Fifth grade is referred to as the “golden year” because students at this age are enthusiastic about learning, eager for new challenges and capable of hard work and creativity.
A sense of self-consciousness emerges, yet they remain confident and harmonious with their surroundings.
They develop an ordered sense of space and time, and hold a deeper understanding of personal responsibility and the ethics of right and wrong.
Physically the 11-year-old reflects this inner feeling of harmony and balance. They have an ease and grace in their movement that is well co-ordinated and controlled.
They grow in length and strength. Their bodies are well proportioned, breathing and heart rhythms are regular.
It is during these middle years that the feeling life of the child develops and the lessons are therefore imbued with arts and imagination. During the ‘nine-year transformation’ during the previous year, the child experienced the I/Thou relationship with the world for the first time – self and other, subject and object. During this tenth/eleventh year, this awareness of ‘self’ strengthens. The children must take hold of this new emerging ego, control it and steer it. Alongside this individuation process, a strong group dynamic is also created within the class. In the strong feeling life, which characterises children at this age, the foundation for interest in and enthusiasm for one’s work, the world and others is laid and this is where the deepest human values are determined.
Strong and vivid pictures of ancient histories and mythologies are presented. What was the inspiration and impetus of their civilising forces? At this age, rhythmical memory is at its strongest. Out of this growing memory, the sense of time develops. Memory enables one to look back and to plan the future.
The transition from myth to history is made: a place in the stream of time develops for each child. While history streams inwards towards the here and now, geography streams outwards from the immediate environment. The various regions and landscapes of South Africa are described, how climatic conditions have affected vegetation, human and animal migrations, populations, industries, farming and so on. Important mountains, rivers, oceans and communication routes are studied. Map drawing is extended, models are built and use is made of wall maps and atlases.
In Natural Sciences, the soul finds expression in the beauty of form, gesture and colour in the Plant Kingdom. The Grade 5 child has a lively interest in, and curiosity about, the outer, living world. Lessons are imbued with liveliness and feeling, rather than being a presentation of dry, academic facts.
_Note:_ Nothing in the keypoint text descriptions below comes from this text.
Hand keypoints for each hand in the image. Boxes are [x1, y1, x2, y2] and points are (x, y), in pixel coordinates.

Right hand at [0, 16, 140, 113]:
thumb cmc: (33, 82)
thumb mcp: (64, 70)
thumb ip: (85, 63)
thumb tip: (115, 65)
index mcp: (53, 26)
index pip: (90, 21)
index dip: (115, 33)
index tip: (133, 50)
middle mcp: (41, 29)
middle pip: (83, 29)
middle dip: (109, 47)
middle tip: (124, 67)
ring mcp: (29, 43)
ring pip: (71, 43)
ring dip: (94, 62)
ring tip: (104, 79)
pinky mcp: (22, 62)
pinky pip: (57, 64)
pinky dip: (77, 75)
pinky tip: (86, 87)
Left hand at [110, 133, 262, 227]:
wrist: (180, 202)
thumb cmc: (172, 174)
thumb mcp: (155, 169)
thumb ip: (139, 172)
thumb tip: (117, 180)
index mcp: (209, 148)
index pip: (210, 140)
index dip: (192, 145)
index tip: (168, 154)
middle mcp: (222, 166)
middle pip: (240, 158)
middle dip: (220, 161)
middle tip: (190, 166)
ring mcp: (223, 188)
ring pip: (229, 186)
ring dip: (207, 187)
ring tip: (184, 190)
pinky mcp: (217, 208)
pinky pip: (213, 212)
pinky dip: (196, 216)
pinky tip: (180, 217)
In Grade 4, when the children experience the ‘nine year transformation’, the corresponding approach in Maths was that the ‘whole’ can be broken up into parts or fractions. In Grade 5, decimal fractions are introduced and the connections between decimal and common fractions made. The Grade 5s practice mental arithmetic constantly, rhythmically and with movement. They also work with the four operations while working with place value.